— Exercise instructions —
Set down the full listing that follows, word for word.

========

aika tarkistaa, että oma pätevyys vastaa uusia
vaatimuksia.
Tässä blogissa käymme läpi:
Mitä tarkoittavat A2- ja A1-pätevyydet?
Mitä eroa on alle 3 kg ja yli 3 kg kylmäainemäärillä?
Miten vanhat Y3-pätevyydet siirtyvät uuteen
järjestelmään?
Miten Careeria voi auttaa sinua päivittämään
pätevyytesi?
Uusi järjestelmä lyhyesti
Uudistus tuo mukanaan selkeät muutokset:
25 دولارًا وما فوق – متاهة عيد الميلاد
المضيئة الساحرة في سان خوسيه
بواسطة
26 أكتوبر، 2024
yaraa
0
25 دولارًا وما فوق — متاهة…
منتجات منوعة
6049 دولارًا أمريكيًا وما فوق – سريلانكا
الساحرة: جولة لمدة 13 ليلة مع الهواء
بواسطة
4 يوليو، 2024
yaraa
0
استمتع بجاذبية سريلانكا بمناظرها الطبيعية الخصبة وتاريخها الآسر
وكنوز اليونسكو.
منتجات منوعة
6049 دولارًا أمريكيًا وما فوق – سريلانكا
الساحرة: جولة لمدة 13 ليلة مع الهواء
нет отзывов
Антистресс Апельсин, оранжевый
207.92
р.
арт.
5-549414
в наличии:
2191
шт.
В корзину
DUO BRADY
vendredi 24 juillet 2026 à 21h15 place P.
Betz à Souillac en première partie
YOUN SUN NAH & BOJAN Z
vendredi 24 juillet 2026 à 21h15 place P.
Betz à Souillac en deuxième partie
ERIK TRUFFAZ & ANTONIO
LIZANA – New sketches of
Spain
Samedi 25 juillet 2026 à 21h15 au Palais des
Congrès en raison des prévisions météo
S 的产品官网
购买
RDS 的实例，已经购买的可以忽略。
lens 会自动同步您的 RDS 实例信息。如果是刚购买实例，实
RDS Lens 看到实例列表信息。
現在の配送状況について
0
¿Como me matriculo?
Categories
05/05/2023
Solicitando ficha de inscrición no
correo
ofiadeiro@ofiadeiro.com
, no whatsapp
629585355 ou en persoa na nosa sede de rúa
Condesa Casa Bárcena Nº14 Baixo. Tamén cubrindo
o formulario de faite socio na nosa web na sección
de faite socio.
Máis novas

========

— Task answer —
aika tarkistaa, että oma pätevyys vastaa uusia
vaatimuksia.
Tässä blogissa käymme läpi:
Mitä tarkoittavat A2- ja A1-pätevyydet?
Mitä eroa on alle 3 kg ja yli 3 kg kylmäainemäärillä?
Miten vanhat Y3-pätevyydet siirtyvät uuteen
järjestelmään?
Miten Careeria voi auttaa sinua päivittämään
pätevyytesi?
Uusi järjestelmä lyhyesti
Uudistus tuo mukanaan selkeät muutokset:
25 دولارًا وما فوق – متاهة عيد الميلاد
المضيئة الساحرة في سان خوسيه
بواسطة
26 أكتوبر، 2024
yaraa
0
25 دولارًا وما فوق — متاهة…
منتجات منوعة
6049 دولارًا أمريكيًا وما فوق – سريلانكا
الساحرة: جولة لمدة 13 ليلة مع الهواء
بواسطة
4 يوليو، 2024
yaraa
0
استمتع بجاذبية سريلانكا بمناظرها الطبيعية الخصبة وتاريخها الآسر
وكنوز اليونسكو.
منتجات منوعة
6049 دولارًا أمريكيًا وما فوق – سريلانكا
الساحرة: جولة لمدة 13 ليلة مع الهواء
нет отзывов
Антистресс Апельсин, оранжевый
207.92
р.
арт.
5-549414
в наличии:
2191
шт.
В корзину
DUO BRADY
vendredi 24 juillet 2026 à 21h15 place P.
Betz à Souillac en première partie
YOUN SUN NAH & BOJAN Z
vendredi 24 juillet 2026 à 21h15 place P.
Betz à Souillac en deuxième partie
ERIK TRUFFAZ & ANTONIO
LIZANA – New sketches of
Spain
Samedi 25 juillet 2026 à 21h15 au Palais des
Congrès en raison des prévisions météo
S 的产品官网
购买
RDS 的实例，已经购买的可以忽略。
lens 会自动同步您的 RDS 实例信息。如果是刚购买实例，实
RDS Lens 看到实例列表信息。
現在の配送状況について
0
¿Como me matriculo?
Categories
05/05/2023
Solicitando ficha de inscrición no
correo
ofiadeiro@ofiadeiro.com
, no whatsapp
629585355 ou en persoa na nosa sede de rúa
Condesa Casa Bárcena Nº14 Baixo. Tamén cubrindo
o formulario de faite socio na nosa web na sección
de faite socio.
Máis novas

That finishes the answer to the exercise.